Given request: Starting at the beginning of the listing and ending at the line that contains "city: Villa Rica", turn every line into a JSON list of strings, one string per line, and leave out any blank lines.

··· Data

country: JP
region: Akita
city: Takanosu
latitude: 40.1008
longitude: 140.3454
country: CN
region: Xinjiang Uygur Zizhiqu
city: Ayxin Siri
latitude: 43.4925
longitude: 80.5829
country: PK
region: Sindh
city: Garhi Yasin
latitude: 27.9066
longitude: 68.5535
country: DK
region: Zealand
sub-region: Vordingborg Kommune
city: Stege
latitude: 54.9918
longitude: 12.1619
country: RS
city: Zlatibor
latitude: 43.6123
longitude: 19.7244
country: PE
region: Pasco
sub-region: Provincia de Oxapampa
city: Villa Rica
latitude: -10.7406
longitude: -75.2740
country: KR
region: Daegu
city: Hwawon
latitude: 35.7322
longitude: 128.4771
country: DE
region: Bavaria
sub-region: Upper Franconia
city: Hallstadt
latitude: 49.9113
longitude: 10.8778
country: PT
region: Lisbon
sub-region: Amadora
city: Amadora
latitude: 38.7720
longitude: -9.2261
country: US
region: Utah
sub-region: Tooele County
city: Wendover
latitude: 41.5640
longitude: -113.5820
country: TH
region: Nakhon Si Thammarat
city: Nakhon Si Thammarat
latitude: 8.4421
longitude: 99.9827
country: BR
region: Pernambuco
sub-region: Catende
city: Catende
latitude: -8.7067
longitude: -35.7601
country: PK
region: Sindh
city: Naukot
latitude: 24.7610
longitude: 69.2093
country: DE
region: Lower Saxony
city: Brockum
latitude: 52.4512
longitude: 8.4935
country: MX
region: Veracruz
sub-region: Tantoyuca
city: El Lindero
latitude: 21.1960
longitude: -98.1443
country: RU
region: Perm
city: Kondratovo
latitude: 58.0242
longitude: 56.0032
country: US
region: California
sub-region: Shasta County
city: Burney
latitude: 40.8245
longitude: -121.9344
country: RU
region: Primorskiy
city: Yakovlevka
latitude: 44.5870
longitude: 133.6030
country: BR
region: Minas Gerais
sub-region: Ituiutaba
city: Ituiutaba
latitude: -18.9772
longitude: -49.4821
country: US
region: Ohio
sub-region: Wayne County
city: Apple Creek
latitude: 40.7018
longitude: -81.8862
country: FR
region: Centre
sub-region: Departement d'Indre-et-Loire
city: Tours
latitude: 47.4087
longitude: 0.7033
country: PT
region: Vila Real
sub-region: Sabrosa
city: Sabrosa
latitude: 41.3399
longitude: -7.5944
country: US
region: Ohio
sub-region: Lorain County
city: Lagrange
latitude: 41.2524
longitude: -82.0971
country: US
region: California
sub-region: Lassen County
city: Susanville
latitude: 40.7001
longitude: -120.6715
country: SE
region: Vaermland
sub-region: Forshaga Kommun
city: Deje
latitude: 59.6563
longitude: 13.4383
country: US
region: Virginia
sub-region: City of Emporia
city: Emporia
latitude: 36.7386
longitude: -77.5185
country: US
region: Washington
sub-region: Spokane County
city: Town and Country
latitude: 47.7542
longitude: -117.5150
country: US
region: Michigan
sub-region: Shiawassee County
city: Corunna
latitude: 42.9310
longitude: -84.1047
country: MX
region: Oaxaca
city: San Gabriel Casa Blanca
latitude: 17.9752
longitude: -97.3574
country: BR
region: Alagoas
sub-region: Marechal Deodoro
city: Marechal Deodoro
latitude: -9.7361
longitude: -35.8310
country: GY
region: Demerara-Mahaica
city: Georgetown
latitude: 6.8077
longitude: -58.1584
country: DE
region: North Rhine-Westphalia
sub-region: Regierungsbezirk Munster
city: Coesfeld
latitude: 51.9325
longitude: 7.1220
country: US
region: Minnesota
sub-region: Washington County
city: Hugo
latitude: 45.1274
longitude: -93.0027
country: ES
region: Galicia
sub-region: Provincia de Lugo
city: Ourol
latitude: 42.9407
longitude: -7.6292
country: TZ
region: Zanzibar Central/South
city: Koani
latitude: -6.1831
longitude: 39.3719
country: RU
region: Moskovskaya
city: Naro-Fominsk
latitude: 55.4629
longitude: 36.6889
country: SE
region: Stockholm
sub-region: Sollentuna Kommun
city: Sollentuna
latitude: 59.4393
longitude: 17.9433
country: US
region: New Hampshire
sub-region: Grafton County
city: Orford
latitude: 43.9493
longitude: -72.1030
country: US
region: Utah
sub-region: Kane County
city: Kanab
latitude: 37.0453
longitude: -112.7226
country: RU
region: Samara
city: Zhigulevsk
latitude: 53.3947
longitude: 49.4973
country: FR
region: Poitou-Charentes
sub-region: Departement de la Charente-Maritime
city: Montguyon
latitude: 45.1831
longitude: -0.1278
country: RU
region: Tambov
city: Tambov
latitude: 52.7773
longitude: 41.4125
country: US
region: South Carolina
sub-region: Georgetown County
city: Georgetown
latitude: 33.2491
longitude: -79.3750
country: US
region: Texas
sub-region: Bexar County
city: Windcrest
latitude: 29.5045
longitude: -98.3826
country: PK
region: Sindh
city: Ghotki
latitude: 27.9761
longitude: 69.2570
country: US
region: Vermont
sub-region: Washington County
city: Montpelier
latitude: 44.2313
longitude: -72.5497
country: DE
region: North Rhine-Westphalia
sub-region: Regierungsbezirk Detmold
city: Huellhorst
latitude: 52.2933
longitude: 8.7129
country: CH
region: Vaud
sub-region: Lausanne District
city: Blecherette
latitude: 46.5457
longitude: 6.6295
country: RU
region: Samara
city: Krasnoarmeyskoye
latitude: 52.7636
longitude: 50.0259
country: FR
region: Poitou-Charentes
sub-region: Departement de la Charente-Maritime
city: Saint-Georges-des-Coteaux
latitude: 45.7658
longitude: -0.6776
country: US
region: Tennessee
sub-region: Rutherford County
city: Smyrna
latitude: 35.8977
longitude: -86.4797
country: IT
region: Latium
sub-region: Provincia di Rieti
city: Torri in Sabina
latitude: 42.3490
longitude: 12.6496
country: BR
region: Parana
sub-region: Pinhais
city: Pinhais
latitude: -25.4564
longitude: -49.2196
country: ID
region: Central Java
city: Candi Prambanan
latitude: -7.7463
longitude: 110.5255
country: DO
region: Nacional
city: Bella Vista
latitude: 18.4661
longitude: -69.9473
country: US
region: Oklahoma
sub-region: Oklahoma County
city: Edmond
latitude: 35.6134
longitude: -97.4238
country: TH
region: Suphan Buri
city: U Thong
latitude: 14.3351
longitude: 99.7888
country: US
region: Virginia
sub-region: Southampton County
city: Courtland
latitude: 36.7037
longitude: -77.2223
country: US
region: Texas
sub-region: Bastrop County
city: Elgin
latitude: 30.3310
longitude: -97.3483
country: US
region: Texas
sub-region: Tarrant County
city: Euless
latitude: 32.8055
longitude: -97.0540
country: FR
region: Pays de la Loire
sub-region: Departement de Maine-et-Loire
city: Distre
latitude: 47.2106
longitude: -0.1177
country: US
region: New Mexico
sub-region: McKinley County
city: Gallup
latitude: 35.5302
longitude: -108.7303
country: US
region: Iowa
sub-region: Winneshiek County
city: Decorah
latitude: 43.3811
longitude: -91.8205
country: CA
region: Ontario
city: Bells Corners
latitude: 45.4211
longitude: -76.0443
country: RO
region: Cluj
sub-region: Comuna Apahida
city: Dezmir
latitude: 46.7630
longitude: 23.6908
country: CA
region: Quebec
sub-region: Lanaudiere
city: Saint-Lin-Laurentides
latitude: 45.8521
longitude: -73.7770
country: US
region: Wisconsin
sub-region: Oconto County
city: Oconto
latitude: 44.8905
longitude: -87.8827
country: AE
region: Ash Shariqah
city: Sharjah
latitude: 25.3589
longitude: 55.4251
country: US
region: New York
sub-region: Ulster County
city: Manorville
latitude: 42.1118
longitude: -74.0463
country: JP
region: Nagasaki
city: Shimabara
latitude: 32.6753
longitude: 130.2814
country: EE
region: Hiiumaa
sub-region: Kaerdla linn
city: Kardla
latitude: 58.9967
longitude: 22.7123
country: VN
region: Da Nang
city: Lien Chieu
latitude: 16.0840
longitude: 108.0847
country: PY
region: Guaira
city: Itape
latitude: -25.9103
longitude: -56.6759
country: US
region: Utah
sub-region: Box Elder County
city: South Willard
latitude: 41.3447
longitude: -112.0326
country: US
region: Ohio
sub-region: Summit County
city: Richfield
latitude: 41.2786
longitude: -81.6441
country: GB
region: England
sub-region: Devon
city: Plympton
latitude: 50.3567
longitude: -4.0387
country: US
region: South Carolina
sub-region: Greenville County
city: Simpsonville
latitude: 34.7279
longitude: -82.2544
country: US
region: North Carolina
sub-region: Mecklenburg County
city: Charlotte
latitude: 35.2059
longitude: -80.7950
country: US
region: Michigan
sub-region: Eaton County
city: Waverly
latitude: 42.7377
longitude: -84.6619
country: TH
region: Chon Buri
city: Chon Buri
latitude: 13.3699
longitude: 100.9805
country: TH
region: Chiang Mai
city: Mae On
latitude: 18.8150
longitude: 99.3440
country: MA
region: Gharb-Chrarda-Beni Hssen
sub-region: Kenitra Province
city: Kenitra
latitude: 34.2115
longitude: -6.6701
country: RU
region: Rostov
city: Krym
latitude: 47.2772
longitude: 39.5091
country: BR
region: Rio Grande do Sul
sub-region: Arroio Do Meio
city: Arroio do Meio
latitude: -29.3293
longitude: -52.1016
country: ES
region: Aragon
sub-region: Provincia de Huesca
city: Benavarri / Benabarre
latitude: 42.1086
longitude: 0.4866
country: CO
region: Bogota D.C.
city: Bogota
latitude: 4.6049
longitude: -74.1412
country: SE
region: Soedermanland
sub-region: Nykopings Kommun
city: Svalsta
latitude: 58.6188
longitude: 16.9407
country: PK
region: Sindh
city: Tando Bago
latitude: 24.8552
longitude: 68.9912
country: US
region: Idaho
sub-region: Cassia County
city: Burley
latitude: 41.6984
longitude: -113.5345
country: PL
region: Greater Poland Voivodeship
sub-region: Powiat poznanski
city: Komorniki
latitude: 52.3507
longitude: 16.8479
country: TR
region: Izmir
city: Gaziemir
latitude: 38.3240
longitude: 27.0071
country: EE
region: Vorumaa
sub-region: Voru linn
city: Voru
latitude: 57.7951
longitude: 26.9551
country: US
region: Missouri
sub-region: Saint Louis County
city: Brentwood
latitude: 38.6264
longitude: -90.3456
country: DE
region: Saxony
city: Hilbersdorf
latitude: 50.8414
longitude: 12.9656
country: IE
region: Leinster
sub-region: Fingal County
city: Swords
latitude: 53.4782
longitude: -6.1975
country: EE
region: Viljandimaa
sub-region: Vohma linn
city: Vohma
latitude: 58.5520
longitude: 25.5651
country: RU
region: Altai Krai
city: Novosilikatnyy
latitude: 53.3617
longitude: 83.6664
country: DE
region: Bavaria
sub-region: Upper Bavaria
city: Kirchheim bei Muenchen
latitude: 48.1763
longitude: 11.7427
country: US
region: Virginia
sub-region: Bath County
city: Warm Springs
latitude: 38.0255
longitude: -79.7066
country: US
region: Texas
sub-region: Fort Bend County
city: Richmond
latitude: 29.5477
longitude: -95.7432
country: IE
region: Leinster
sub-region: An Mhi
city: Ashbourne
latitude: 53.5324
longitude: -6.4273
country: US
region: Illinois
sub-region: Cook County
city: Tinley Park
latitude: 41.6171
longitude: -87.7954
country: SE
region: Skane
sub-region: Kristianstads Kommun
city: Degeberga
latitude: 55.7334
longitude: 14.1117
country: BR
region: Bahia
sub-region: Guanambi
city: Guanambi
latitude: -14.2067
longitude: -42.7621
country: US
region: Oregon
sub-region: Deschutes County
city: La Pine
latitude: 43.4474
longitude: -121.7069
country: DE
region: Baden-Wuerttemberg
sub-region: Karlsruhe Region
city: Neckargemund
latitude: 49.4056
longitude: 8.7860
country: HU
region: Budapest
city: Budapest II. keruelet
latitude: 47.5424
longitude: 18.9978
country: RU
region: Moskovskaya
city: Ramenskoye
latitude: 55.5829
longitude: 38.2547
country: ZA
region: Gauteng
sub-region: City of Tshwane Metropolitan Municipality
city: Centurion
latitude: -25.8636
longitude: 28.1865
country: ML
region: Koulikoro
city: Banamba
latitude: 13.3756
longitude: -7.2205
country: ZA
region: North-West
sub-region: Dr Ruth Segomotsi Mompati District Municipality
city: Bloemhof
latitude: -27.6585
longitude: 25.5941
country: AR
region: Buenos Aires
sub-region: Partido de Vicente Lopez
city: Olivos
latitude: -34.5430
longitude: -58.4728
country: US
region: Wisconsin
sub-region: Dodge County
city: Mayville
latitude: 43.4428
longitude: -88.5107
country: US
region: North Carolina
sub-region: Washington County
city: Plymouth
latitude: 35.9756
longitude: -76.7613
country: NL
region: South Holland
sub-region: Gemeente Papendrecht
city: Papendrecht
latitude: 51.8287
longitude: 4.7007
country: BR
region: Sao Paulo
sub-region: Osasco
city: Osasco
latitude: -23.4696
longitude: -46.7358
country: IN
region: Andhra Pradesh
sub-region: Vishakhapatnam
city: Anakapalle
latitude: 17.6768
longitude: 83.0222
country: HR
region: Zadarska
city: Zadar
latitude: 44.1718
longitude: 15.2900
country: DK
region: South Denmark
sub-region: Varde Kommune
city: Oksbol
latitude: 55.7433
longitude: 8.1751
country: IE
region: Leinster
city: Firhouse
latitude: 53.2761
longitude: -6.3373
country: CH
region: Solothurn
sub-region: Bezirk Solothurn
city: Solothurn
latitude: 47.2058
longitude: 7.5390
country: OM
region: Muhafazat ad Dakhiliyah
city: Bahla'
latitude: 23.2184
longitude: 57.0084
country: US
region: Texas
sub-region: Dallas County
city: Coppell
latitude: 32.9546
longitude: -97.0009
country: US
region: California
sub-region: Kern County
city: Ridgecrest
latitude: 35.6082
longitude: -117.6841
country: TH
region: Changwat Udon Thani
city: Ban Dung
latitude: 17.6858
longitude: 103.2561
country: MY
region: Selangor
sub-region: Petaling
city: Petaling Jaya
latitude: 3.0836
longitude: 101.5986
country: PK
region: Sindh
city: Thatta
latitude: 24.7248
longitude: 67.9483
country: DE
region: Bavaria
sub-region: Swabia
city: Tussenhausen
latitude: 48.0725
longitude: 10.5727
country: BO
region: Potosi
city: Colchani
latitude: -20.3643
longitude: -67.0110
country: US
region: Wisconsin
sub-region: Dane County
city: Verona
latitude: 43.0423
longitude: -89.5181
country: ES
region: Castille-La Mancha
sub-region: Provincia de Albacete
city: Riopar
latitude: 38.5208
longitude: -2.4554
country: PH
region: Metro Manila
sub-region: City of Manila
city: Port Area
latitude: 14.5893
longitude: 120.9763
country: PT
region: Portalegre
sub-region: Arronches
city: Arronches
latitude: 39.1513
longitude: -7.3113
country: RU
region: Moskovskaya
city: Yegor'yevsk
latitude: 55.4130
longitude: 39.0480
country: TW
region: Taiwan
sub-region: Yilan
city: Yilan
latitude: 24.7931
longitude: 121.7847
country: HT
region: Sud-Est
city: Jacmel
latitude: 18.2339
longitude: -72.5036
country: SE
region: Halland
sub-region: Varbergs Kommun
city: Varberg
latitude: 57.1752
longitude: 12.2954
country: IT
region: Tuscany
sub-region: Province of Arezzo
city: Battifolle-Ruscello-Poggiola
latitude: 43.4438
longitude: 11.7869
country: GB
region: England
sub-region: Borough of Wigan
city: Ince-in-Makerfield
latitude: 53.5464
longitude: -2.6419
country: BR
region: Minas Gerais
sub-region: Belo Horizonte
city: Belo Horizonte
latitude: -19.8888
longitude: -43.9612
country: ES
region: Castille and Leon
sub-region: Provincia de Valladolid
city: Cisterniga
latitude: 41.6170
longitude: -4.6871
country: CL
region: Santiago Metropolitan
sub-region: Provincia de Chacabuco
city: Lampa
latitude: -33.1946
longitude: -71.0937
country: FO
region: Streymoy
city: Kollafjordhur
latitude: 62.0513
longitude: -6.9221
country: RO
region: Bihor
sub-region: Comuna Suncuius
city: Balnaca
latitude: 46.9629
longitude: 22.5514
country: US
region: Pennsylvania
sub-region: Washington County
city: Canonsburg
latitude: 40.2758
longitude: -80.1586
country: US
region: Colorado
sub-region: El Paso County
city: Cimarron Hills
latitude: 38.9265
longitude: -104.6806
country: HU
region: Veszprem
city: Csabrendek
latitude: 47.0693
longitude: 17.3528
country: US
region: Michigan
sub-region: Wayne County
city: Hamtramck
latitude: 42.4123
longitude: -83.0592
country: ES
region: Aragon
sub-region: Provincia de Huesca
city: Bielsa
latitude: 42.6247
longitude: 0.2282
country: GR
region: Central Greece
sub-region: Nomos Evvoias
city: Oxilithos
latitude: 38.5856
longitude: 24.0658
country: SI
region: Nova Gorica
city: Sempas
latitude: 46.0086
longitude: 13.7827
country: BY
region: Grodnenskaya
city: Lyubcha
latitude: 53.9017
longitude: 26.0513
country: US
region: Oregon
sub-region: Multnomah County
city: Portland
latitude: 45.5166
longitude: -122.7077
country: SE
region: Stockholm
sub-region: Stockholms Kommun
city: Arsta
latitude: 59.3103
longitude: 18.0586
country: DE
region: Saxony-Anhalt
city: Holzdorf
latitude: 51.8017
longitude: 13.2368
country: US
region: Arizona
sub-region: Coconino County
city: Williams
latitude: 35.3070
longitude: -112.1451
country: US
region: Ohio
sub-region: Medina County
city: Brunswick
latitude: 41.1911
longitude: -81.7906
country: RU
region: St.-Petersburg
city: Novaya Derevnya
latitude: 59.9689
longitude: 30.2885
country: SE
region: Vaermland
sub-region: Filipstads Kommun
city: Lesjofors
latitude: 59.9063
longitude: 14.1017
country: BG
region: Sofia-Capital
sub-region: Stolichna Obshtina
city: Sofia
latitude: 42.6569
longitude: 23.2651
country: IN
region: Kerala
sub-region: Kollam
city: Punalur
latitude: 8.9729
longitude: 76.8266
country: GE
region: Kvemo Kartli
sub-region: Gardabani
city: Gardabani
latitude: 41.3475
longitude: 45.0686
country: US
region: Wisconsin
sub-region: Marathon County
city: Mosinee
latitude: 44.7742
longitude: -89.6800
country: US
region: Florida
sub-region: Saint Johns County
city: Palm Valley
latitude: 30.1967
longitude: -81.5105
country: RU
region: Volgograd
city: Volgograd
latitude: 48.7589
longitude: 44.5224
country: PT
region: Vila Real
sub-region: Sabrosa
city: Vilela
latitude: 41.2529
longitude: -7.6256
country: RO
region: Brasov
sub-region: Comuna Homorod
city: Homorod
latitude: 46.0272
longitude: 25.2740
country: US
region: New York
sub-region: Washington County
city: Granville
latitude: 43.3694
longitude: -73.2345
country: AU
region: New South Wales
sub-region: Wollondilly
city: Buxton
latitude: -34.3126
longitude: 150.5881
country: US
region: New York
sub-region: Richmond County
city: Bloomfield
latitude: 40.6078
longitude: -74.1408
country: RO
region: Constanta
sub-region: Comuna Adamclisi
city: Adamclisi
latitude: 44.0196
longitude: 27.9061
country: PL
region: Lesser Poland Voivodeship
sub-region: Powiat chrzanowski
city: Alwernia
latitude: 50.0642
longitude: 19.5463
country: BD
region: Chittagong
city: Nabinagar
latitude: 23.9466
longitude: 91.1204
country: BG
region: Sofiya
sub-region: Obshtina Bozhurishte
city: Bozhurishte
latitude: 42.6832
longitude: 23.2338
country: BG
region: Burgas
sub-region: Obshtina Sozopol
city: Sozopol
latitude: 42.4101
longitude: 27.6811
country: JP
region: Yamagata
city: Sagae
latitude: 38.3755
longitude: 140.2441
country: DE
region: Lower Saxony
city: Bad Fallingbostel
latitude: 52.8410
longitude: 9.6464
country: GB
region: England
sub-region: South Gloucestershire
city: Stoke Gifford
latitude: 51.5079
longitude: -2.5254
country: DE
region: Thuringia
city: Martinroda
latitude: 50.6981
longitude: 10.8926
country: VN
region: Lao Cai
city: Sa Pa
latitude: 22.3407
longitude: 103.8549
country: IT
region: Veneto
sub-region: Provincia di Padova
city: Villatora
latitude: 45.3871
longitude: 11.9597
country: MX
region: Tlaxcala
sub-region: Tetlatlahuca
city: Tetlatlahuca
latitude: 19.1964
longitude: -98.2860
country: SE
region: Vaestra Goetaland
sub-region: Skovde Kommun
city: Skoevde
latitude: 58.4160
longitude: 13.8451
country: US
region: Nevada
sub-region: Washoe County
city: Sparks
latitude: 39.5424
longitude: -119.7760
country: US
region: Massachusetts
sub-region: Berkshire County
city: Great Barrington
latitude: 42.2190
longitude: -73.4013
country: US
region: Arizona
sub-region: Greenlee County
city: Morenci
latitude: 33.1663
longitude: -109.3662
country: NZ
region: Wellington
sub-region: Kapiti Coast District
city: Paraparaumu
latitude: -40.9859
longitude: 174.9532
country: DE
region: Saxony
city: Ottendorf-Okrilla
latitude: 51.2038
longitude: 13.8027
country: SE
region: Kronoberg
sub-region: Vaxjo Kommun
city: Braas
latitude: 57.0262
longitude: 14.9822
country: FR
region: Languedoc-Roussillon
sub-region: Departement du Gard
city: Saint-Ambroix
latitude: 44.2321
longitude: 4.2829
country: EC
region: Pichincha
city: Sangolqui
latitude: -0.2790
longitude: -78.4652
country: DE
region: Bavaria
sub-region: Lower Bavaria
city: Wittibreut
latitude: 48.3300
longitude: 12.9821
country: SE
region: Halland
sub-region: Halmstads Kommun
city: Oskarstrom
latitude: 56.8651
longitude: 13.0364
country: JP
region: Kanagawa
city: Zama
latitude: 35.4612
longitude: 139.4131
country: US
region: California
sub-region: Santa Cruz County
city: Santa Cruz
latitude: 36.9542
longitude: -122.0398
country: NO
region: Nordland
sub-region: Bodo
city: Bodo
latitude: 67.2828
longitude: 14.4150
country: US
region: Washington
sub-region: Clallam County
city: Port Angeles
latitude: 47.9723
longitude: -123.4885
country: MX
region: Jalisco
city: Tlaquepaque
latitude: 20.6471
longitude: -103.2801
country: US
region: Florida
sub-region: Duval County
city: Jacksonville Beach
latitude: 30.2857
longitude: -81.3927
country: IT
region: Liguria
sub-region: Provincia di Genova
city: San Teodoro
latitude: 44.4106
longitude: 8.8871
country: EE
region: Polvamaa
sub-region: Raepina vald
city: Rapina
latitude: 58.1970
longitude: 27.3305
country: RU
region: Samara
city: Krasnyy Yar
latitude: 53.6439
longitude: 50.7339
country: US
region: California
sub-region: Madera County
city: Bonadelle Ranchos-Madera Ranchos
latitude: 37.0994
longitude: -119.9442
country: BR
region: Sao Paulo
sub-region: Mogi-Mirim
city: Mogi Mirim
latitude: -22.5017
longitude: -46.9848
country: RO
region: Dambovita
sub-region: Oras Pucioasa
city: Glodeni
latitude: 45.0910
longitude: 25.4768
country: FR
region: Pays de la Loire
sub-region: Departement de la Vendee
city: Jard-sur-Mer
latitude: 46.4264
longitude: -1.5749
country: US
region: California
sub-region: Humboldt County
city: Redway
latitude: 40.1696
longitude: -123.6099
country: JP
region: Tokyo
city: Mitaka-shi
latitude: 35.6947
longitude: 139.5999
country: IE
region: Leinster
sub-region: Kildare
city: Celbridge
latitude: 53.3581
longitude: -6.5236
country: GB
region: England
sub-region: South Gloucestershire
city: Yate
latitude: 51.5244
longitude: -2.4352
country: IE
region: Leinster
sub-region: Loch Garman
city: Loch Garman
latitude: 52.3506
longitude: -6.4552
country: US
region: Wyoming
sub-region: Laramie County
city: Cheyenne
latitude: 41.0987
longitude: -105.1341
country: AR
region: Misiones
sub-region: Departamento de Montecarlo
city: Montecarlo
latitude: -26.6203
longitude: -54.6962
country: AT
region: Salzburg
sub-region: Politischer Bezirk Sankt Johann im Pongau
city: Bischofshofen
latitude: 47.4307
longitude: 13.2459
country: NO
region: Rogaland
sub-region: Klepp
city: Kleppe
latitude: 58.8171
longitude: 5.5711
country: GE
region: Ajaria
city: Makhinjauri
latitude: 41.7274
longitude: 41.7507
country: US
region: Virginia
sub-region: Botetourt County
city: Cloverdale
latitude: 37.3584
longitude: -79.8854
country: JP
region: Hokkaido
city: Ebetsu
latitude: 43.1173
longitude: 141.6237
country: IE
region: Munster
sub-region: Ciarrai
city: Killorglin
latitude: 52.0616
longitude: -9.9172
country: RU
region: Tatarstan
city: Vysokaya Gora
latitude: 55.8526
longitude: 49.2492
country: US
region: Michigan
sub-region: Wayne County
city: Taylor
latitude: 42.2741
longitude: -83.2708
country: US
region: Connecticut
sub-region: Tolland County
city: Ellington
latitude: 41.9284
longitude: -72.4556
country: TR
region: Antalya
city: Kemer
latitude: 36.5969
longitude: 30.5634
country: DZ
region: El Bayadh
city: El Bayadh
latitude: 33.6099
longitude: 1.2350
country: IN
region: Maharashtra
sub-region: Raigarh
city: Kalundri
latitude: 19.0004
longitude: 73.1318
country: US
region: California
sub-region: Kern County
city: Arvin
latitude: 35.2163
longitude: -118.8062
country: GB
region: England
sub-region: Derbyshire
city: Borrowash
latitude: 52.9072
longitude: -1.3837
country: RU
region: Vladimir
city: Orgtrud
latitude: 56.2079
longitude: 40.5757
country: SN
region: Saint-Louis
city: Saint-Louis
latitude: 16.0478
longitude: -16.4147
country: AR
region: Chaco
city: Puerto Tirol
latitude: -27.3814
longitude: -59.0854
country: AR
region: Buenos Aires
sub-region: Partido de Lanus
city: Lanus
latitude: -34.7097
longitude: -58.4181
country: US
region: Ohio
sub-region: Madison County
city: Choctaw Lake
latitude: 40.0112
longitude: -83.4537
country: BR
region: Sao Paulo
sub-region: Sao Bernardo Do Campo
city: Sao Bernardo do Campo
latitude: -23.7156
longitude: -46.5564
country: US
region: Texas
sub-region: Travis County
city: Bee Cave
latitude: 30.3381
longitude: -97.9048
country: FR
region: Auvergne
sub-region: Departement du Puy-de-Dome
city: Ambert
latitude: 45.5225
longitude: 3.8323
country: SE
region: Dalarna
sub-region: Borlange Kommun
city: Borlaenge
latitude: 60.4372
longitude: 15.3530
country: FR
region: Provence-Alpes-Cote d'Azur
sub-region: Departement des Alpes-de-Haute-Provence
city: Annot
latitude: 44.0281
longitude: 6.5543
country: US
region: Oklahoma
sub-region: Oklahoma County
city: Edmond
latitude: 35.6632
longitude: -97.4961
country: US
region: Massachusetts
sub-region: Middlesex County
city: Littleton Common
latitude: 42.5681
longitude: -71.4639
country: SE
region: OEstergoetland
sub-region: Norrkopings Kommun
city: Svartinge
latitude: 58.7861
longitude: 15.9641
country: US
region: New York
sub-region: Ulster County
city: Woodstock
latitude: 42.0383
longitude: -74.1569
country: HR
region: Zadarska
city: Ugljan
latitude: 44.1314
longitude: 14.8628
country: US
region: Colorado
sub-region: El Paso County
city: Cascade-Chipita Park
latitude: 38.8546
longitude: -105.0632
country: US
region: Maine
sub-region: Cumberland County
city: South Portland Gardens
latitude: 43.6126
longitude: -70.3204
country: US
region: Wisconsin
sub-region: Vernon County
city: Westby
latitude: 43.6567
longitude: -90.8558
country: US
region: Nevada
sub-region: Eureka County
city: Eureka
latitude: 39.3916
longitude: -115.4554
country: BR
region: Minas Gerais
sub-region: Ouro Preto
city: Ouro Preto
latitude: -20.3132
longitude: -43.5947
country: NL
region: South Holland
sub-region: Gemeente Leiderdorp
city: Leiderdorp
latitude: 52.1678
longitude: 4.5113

······

Result:
[
  "country: JP",
  "region: Akita",
  "city: Takanosu",
  "latitude: 40.1008",
  "longitude: 140.3454",
  "country: CN",
  "region: Xinjiang Uygur Zizhiqu",
  "city: Ayxin Siri",
  "latitude: 43.4925",
  "longitude: 80.5829",
  "country: PK",
  "region: Sindh",
  "city: Garhi Yasin",
  "latitude: 27.9066",
  "longitude: 68.5535",
  "country: DK",
  "region: Zealand",
  "sub-region: Vordingborg Kommune",
  "city: Stege",
  "latitude: 54.9918",
  "longitude: 12.1619",
  "country: RS",
  "city: Zlatibor",
  "latitude: 43.6123",
  "longitude: 19.7244",
  "country: PE",
  "region: Pasco",
  "sub-region: Provincia de Oxapampa",
  "city: Villa Rica"
]